Store only rule for tensorize intrinsic?

@egy,

Now we have: Body, Zero, Update

  • Body (mandatory): does computation with initial init to zero of the accumulators.
  • Zero (can be None): only init to zero the accumulators, no computation.
  • Update (can be None): does computation without any init (only accumulate).

Cases:

  • In case Zero=None then a Body() followed Update() will be issued.
  • In case Update=None then only Body() is used everywhere.

See also: Update rule for tensorize

Question:

May I implement a separate Store() (as optional 4-th) in a PR (+ reflecting testcases) ?

Imagine a HW that would need a separate Store step as final nail-in (from hidden accumulators) to a final memory destination.

I think it would be useful for many HW, at this moment I need it for tensorization in MARLANN.

I am afraid I don’t understand what the Store() uses for?

Here is the brief workload for CUDA / Tensor Core GEMM or Conv2d:

  1. Load data from global memory to shared memory
  2. Load shared memory to local memory(register)
  3. Do computation and cache the result in register
  4. Write back from register to global memory (or shared)

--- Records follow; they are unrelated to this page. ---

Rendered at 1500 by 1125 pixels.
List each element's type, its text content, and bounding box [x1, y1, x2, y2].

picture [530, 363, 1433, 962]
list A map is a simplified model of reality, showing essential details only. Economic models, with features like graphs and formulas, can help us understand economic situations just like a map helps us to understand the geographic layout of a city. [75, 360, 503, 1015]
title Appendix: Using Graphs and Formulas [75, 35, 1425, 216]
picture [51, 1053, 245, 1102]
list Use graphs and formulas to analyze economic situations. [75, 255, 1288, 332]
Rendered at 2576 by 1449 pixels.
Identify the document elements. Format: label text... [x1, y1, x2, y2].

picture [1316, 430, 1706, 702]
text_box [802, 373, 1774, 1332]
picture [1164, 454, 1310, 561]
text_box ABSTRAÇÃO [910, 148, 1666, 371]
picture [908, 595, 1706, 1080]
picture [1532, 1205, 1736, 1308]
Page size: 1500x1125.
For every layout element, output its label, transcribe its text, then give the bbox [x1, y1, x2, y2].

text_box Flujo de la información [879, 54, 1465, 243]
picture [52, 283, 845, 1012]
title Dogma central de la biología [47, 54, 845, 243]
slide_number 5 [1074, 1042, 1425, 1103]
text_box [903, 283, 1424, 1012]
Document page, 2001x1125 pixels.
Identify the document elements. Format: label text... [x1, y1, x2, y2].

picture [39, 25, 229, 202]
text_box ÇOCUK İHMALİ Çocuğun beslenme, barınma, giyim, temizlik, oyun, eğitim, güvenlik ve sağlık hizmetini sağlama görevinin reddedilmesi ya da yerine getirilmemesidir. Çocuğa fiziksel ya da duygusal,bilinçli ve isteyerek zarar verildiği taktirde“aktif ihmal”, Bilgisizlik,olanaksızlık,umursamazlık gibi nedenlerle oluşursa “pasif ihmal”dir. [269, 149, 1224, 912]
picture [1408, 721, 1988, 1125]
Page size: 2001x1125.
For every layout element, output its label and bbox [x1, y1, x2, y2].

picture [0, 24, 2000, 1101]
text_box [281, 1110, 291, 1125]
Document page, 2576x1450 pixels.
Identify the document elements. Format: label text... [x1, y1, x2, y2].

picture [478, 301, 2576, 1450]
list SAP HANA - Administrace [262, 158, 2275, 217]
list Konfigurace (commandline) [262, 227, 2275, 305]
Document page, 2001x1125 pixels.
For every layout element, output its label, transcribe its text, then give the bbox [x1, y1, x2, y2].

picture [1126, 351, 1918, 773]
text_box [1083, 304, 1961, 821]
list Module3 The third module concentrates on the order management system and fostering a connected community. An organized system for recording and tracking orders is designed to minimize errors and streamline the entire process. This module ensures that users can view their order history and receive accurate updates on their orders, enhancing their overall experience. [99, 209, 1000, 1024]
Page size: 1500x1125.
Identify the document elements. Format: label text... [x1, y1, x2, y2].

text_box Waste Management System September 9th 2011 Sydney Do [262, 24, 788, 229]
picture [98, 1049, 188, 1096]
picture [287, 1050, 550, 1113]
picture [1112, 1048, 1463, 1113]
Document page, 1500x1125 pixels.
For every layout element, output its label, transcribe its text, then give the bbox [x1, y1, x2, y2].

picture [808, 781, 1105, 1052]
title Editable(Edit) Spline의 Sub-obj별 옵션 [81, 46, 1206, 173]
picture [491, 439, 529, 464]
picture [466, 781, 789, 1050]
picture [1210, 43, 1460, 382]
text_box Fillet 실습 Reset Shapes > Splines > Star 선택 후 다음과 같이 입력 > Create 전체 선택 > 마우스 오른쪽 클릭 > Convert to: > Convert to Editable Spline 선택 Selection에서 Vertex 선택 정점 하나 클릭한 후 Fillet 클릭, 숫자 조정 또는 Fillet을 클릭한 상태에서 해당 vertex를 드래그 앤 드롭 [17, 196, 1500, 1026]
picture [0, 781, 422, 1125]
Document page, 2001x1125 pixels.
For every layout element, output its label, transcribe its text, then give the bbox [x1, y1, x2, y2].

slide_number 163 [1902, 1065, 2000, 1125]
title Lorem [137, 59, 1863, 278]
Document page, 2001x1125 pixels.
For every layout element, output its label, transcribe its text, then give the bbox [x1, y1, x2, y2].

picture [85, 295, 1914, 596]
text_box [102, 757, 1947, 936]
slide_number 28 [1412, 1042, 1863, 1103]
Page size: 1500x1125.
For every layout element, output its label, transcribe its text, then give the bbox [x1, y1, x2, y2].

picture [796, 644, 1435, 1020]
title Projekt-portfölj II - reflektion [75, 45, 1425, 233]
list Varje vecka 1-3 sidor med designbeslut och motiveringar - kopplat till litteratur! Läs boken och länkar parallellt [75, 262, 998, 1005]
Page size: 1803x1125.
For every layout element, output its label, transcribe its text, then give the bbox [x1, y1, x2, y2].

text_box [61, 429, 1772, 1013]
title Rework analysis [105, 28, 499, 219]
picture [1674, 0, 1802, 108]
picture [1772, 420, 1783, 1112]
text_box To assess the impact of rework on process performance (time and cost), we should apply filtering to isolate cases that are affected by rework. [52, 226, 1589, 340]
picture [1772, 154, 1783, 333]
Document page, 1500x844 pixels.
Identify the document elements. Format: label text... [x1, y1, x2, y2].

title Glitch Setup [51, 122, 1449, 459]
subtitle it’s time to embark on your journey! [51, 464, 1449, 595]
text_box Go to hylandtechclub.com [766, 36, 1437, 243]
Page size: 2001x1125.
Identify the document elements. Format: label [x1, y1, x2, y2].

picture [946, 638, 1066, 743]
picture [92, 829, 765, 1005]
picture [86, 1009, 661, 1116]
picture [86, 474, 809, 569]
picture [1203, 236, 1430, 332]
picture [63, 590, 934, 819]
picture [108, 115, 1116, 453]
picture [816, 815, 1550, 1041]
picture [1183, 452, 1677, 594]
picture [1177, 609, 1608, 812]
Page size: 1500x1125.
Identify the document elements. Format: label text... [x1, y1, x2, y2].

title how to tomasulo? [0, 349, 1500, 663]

In this case, we need to use a special instruction to do step 4 if we use Tensor Core. We can just tensorize the copy step to do it. (Please see the tutorial for the detail https://tvm.apache.org/docs/tutorials/optimize/opt_conv_tensorcore.html)

I’m not sure the use case in MARLANN, and I can not imagine what the Store step looks like. It would be great if you can provide more information or an example. Thank you!

2 Likes

@Hzfengsy,

  • Attaching cache_write() to schedule does the trick.

Thank you for pointing me to the right place !

@Hzfengsy If we use tensorized store copy instructions in step 4, dose that means we can’t fuse gemm with other injective ops?

By the way, I don’t want to use shared memory as intermediate storage to store result, that will limit the shared memory amount that can be used (-> limit compute intensity).